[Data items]

------------------------------------

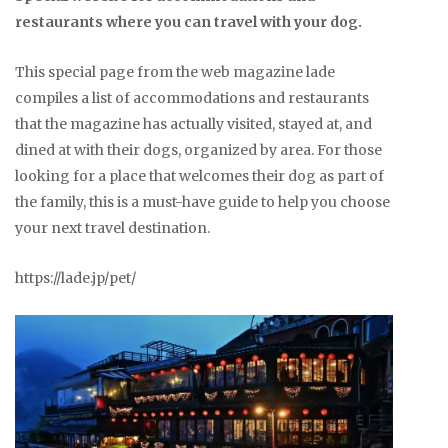
restaurants where you can travel with your dog.
This special page from the web magazine lade
compiles a list of accommodations and restaurants
that the magazine has actually visited, stayed at, and
dined at with their dogs, organized by area. For those
looking for a place that welcomes their dog as part of
the family, this is a must-have guide to help you choose
your next travel destination.
https://lade.jp/pet/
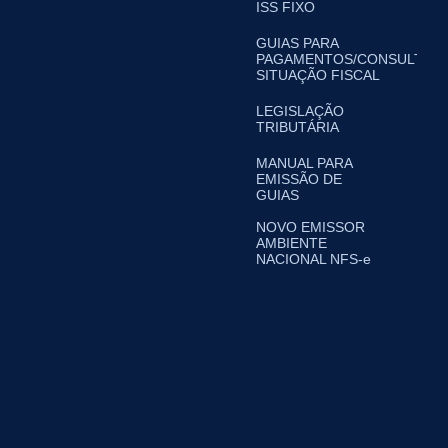
ISS FIXO
GUIAS PARA
PAGAMENTOS/CONSULTA
SITUAÇÃO FISCAL
LEGISLAÇÃO
TRIBUTÁRIA
MANUAL PARA
EMISSÃO DE
GUIAS
NOVO EMISSOR
AMBIENTE
NACIONAL NFS-e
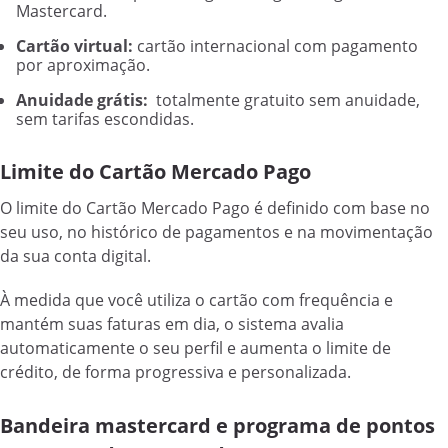
Mastercard.
Cartão virtual:
cartão internacional com pagamento
por aproximação.
Anuidade grátis:
totalmente gratuito sem anuidade,
sem tarifas escondidas.
Limite do Cartão Mercado Pago
O limite do Cartão Mercado Pago é definido com base no
seu uso, no histórico de pagamentos e na movimentação
da sua conta digital.
À medida que você utiliza o cartão com frequência e
mantém suas faturas em dia, o sistema avalia
automaticamente o seu perfil e aumenta o limite de
crédito, de forma progressiva e personalizada.
Bandeira mastercard e programa de pontos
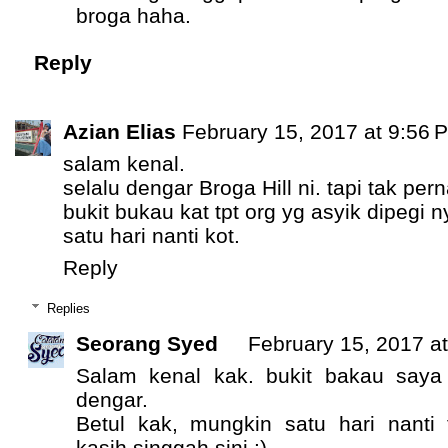
broga haha.
Reply
Azian Elias
February 15, 2017 at 9:56 
salam kenal.
selalu dengar Broga Hill ni. tapi tak pe
bukit bukau kat tpt org yg asyik dipegi n
satu hari nanti kot.
Reply
Replies
Seorang Syed
February 15, 2017 a
Salam kenal kak. bukit bakau saya
dengar.
Betul kak, mungkin satu hari nanti 
kasih singgah sini :)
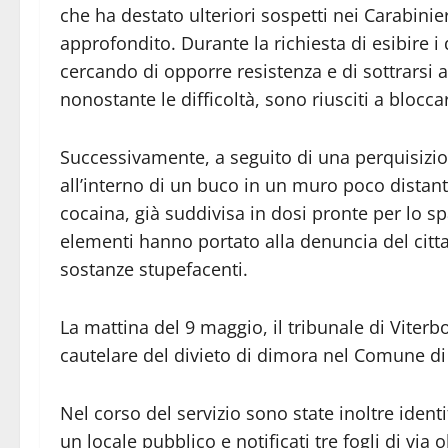
che ha destato ulteriori sospetti nei Carabinie
approfondito. Durante la richiesta di esibire i
cercando di opporre resistenza e di sottrarsi al
nonostante le difficoltà, sono riusciti a blocca
Successivamente, a seguito di una perquisizion
all’interno di un buco in un muro poco distan
cocaina, già suddivisa in dosi pronte per lo s
elementi hanno portato alla denuncia del citta
sostanze stupefacenti.
La mattina del 9 maggio, il tribunale di Viterb
cautelare del divieto di dimora nel Comune di 
Nel corso del servizio sono state inoltre identi
un locale pubblico e notificati tre fogli di via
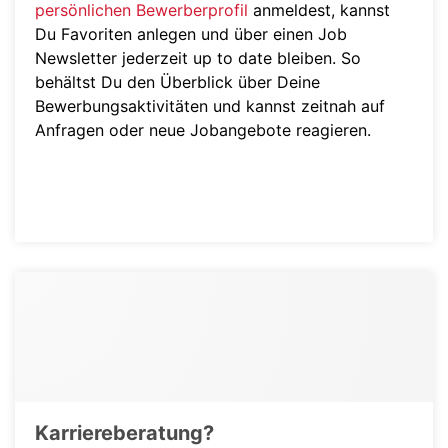
persönlichen Bewerberprofil
anmeldest, kannst
Du Favoriten anlegen und über einen Job
Newsletter jederzeit up to date bleiben. So
behältst Du den Überblick über Deine
Bewerbungsaktivitäten und kannst zeitnah auf
Anfragen oder neue Jobangebote reagieren.
Karriereberatung?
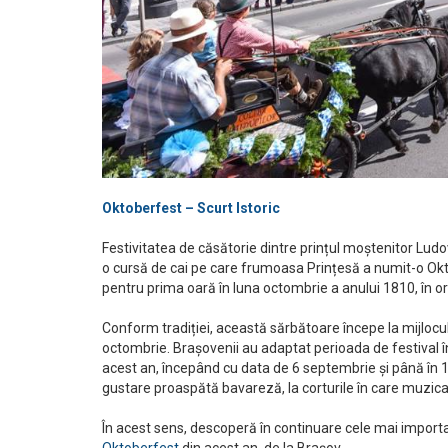
Oktoberfest – Scurt Istoric
Festivitatea de căsătorie dintre prințul moștenitor Lu
o cursă de cai pe care frumoasa Prințesă a numit-o Okto
pentru prima oară în luna octombrie a anului 1810, în or
Conform tradiției, această sărbătoare începe la mijlocul
octombrie. Brașovenii au adaptat perioada de festival în
acest an, începând cu data de 6 septembrie și până în 16
gustare proaspătă bavareză, la corturile în care muzica 
În acest sens, descoperă în continuare cele mai importa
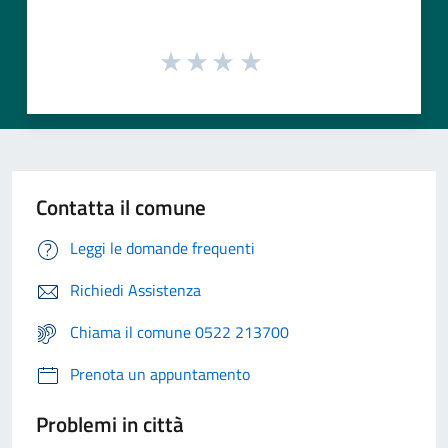
Contatta il comune
Leggi le domande frequenti
Richiedi Assistenza
Chiama il comune 0522 213700
Prenota un appuntamento
Problemi in città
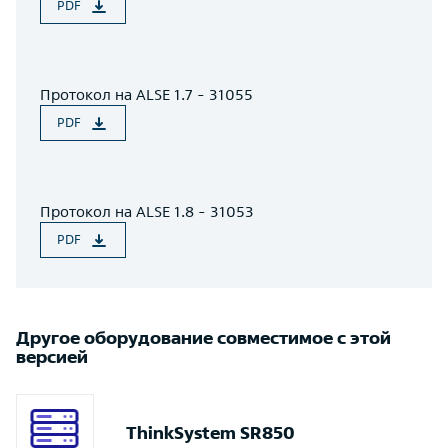
PDF
Протокол на ALSE 1.7 - 31055
PDF
Протокол на ALSE 1.8 - 31053
PDF
Другое оборудование совместимое с этой
версией
ThinkSystem SR850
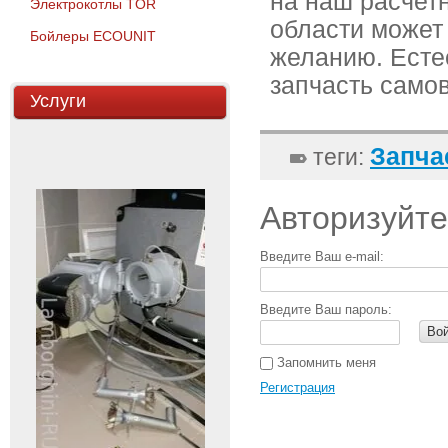
на наш расчетн
Электрокотлы TOR
области может
Бойлеры ECOUNIT
желанию. Есте
запчасть само
Услуги
Запча
теги:
Авторизуйте
Введите Ваш e-mail:
Введите Ваш пароль:
Во
Запомнить меня
Регистрация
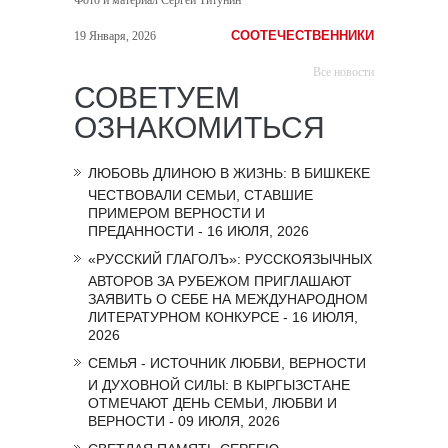
Фото и материал Сергей Титунин
СООТЕЧЕСТВЕННИКИ
19 Января, 2026
Все новости
СОВЕТУЕМ
ОЗНАКОМИТЬСЯ
ЛЮБОВЬ ДЛИНОЮ В ЖИЗНЬ: В БИШКЕКЕ
ЧЕСТВОВАЛИ СЕМЬИ, СТАВШИЕ
ПРИМЕРОМ ВЕРНОСТИ И
ПРЕДАННОСТИ - 16 ИЮЛЯ, 2026
«РУССКИЙ ГЛАГОЛЪ»: РУССКОЯЗЫЧНЫХ
АВТОРОВ ЗА РУБЕЖОМ ПРИГЛАШАЮТ
ЗАЯВИТЬ О СЕБЕ НА МЕЖДУНАРОДНОМ
ЛИТЕРАТУРНОМ КОНКУРСЕ - 16 ИЮЛЯ,
2026
СЕМЬЯ - ИСТОЧНИК ЛЮБВИ, ВЕРНОСТИ
И ДУХОВНОЙ СИЛЫ: В КЫРГЫЗСТАНЕ
ОТМЕЧАЮТ ДЕНЬ СЕМЬИ, ЛЮБВИ И
ВЕРНОСТИ - 09 ИЮЛЯ, 2026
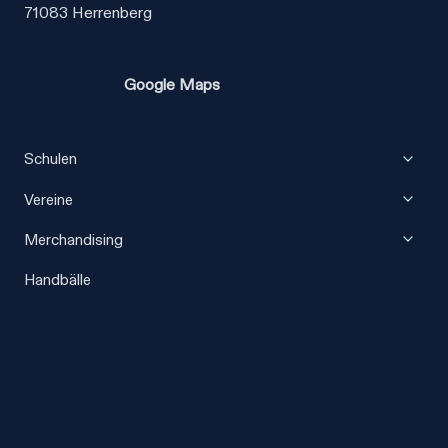
71083 Herrenberg
Google Maps
Unter
Schulen
umscha
Unter
Vereine
umscha
Unter
Merchandising
umscha
Handbälle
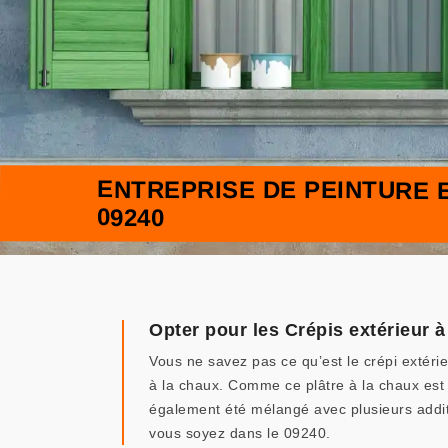
ENTREPRISE DE PEINTURE
09240
Opter pour les Crépis extérieur
Vous ne savez pas ce qu’est le crépi extéri
à la chaux. Comme ce plâtre à la chaux est 
également été mélangé avec plusieurs addit
vous soyez dans le 09240.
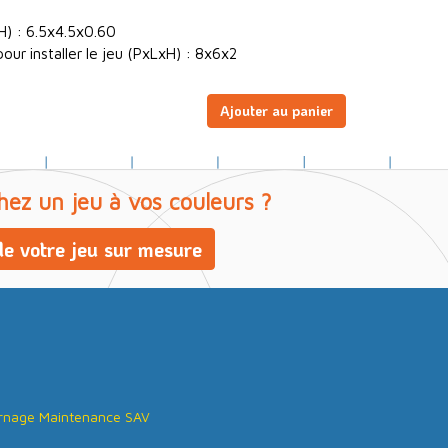
H) : 6.5x4.5x0.60
our installer le jeu (PxLxH) : 8x6x2
Ajouter au panier
hez un jeu à vos couleurs ?
e votre jeu sur mesure
rnage Maintenance SAV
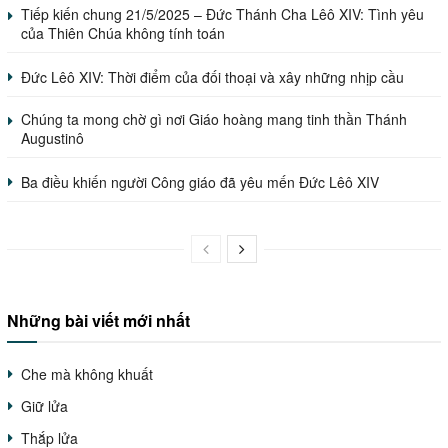
Tiếp kiến chung 21/5/2025 – Đức Thánh Cha Lêô XIV: Tình yêu
của Thiên Chúa không tính toán
Đức Lêô XIV: Thời điểm của đối thoại và xây những nhịp cầu
Chúng ta mong chờ gì nơi Giáo hoàng mang tinh thần Thánh
Augustinô
Ba điều khiến người Công giáo đã yêu mến Đức Lêô XIV
Những bài viết mới nhất
Che mà không khuất
Giữ lửa
Thắp lửa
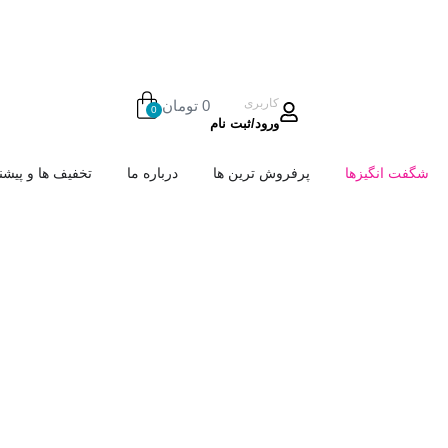
کاربری
0
تومان
0
ورود/ثبت نام
شگفت انگیزها
پرفروش ترین ها
درباره ما
تخفیف ها و پیشنه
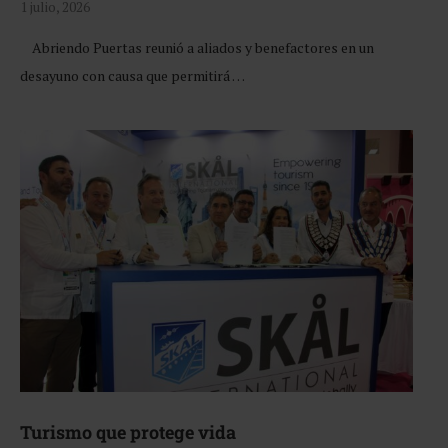
1 julio, 2026
Abriendo Puertas reunió a aliados y benefactores en un
desayuno con causa que permitirá …
Turismo que protege vida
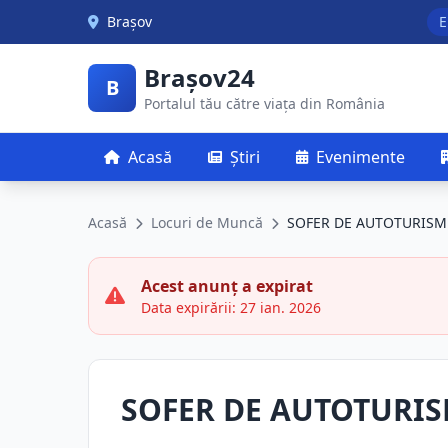
Skip to main content
Brașov
E
Brașov24
B
Portalul tău către viața din România
Acasă
Știri
Evenimente
Acasă
Locuri de Muncă
SOFER DE AUTOTURISM
Acest anunț a expirat
Data expirării: 27 ian. 2026
SOFER DE AUTOTURIS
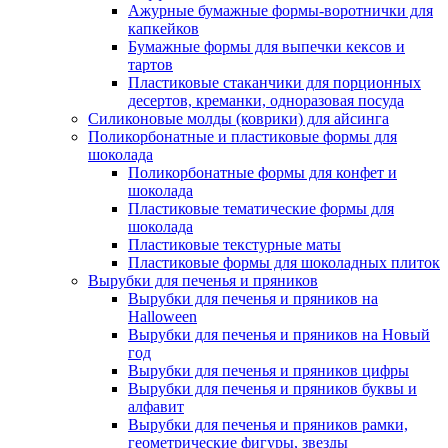
Ажурные бумажные формы-воротнички для
капкейков
Бумажные формы для выпечки кексов и
тартов
Пластиковые стаканчики для порционных
десертов, креманки, одноразовая посуда
Силиконовые молды (коврики) для айсинга
Поликорбонатные и пластиковые формы для
шоколада
Поликорбонатные формы для конфет и
шоколада
Пластиковые тематические формы для
шоколада
Пластиковые текстурные маты
Пластиковые формы для шоколадных плиток
Вырубки для печенья и пряников
Вырубки для печенья и пряников на
Halloween
Вырубки для печенья и пряников на Новый
год
Вырубки для печенья и пряников цифры
Вырубки для печенья и пряников буквы и
алфавит
Вырубки для печенья и пряников рамки,
геометрические фигуры, звезды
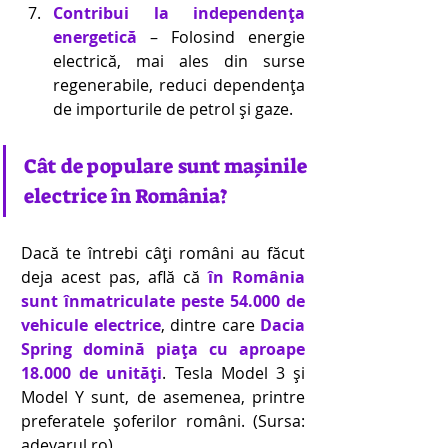
Contribui la independența 
energetică
 – Folosind energie 
electrică, mai ales din surse 
regenerabile, reduci dependența 
de importurile de petrol și gaze.
Cât de populare sunt mașinile 
electrice în România? 
Dacă te întrebi câți români au făcut 
deja acest pas, află că 
în România 
sunt înmatriculate peste 54.000 de 
vehicule electrice
, dintre care 
Dacia 
Spring domină piața cu aproape 
18.000 de unități
. Tesla Model 3 și 
Model Y sunt, de asemenea, printre 
preferatele șoferilor români. (Sursa: 
adevarul.ro
) 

------------------------------------

Work instruction:
Your answer should be the exact lines above from the one containing "por aproximação." through the one containing "Bewerbungsaktivitäten und kannst zeitnah auf", with both end lines kept and the pictures removed, please.

Answer box:
por aproximação.
Anuidade grátis:
totalmente gratuito sem anuidade,
sem tarifas escondidas.
Limite do Cartão Mercado Pago
O limite do Cartão Mercado Pago é definido com base no
seu uso, no histórico de pagamentos e na movimentação
da sua conta digital.
À medida que você utiliza o cartão com frequência e
mantém suas faturas em dia, o sistema avalia
automaticamente o seu perfil e aumenta o limite de
crédito, de forma progressiva e personalizada.
Bandeira mastercard e programa de pontos
broga haha.
Reply
Azian Elias
February 15, 2017 at 9:56 
salam kenal.
selalu dengar Broga Hill ni. tapi tak pe
bukit bukau kat tpt org yg asyik dipegi n
satu hari nanti kot.
Reply
Replies
Seorang Syed
February 15, 2017 a
Salam kenal kak. bukit bakau saya
dengar.
Betul kak, mungkin satu hari nanti 
kasih singgah sini :)
che ha destato ulteriori sospetti nei Carabinie
approfondito. Durante la richiesta di esibire i
cercando di opporre resistenza e di sottrarsi al
nonostante le difficoltà, sono riusciti a blocca
Successivamente, a seguito di una perquisizion
all’interno di un buco in un muro poco distan
cocaina, già suddivisa in dosi pronte per lo s
elementi hanno portato alla denuncia del citta
sostanze stupefacenti.
La mattina del 9 maggio, il tribunale di Viterb
cautelare del divieto di dimora nel Comune di 
Nel corso del servizio sono state inoltre identi
un locale pubblico e notificati tre fogli di via
persönlichen Bewerberprofil
anmeldest, kannst
Du Favoriten anlegen und über einen Job
Newsletter jederzeit up to date bleiben. So
behältst Du den Überblick über Deine
Bewerbungsaktivitäten und kannst zeitnah auf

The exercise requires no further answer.